Thursday 21 October 2010

Techniques- Fleece washing round up

As I tried a lot of fleece washing methods I thought a round up post would be a good idea so next year I can see what to do and what to avoid.
s
Starting with this, a Suffolk fleece, so fairly robust and felting resistant.
s
s
Lingerie bags and buckets
Sort the fleece into chunks and place them into lingerie washing/laundry bags. Not too much in each bag.
Put the bags into a bucket(s) of cold water and leave to soak for a few hours. Change the water and give them a second cold soaking for a while, even overnight. Do not pack too much into each bucket.
Do a very hot wash cycle- once with dish washing soap, once with clear water and once with vinegar and a little hair conditioner, soaking for about twenty minutes each time. Do not run hot water directly onto the fleece or go from hot to cold water. Avoid moving the fleece too much.
Drain and squeeze/spin as much of the water out as possible.
Hang the bags to dry or lay them flat over a mesh drier.
s
This gives a fairly clean fleece, there were still some dirty patches and the tips were stuck together. It also uses a lot of hot water.
s
Lock by lock
Prepare three tubs/buckets as for the hot wash cycle above.
Pull a lock from the fleecey mass and swish it in each of the buckets in turn until it is clean.

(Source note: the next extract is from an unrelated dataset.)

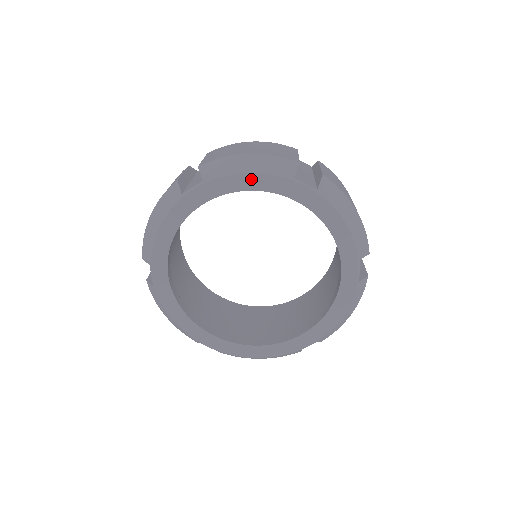
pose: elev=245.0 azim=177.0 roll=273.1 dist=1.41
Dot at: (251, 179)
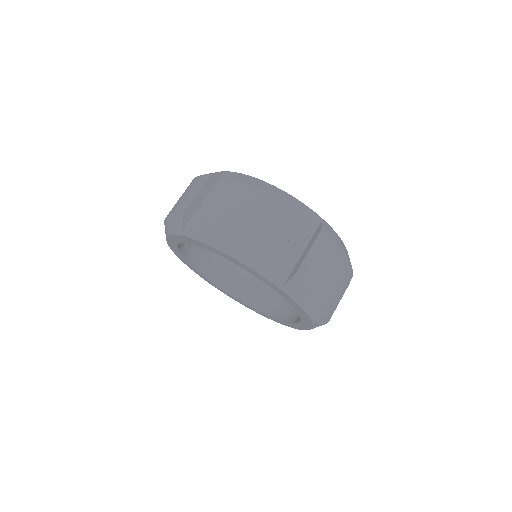
Dot at: (173, 238)
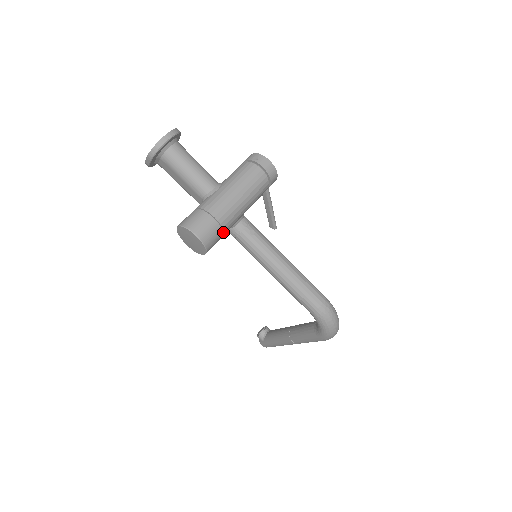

Put into lingerie bags to dry.
s
This gets the fibre nice and clean and the locks are sorted ready for combing or carding. It takes ages though and losing the bit of dirtiness at the tip of the lock means it does not stay together particularly well during the drying.
s
Bags of locks
Take a chunk of fleece and gently but firmly pull out all of the locks. Lay them flat and thinly spread into lingerie type washing bags.
Do a cold water soak for several hours/overnight.
Do a three cycle hot wash (soap, nothing, vinegar and hair conditioner) trying to keep the bag fairly flat to avoid the locks clumping together. Lay flat to dry.
s
This gave fairly clean locks which dried very quickly. There is also less to store as the junk has been removed and time is saved when carding/combing as the locks are already sorted for you. It does take ages to get them sorted and into bags though.
s
Washing machine on cold
Sort the fleece into chunks and place into lingerie bags. Put through the washing machine on a cold wash with normal machine washing liquid.
Do a three cycle hot wash (soap, nothing, vinegar and hair conditioner) and spin/squeeze out as much water as possible. Dry.
s
A little felting occurred, as the machine wash did not remove the lanolin at all it was not really worth doing.
s
Washing machine on warm
Sort the fleece into chunks and place into lingerie bags.
Put through washing machine at 40 degrees centigrade using normal machine washing liquid.
Dry
s
This method resulted in quite a bit of felting, it was possible to pull locks out though. There was no greasiness left in the fibre. Also not really worth doing.
s
Shower hosing
Divide fleece in manageable chunks. Put in bath tub and spray with shower set to cold until the water is running clear from all parts of the fleece.
Do a three cycle hot wash (soap, nothing, vinegar and hair conditioner) then squeeze/spin water out and put into laundry bags to dry.
s
This worked well and gave the cleanest of the washes. It does still smell a bit sheepy, I think more water during the hot wash stage might have helped. This could be a downside of washing in fairly large chunks.
I am most likely to use this method to wash the fleece I have left.
s
The end result (this was a bags of locks wash):
s



2 comments:

  1. Thanks for walking through the various types of washing fleece over the last few weeks. It's nice seeing different types of wool being used too.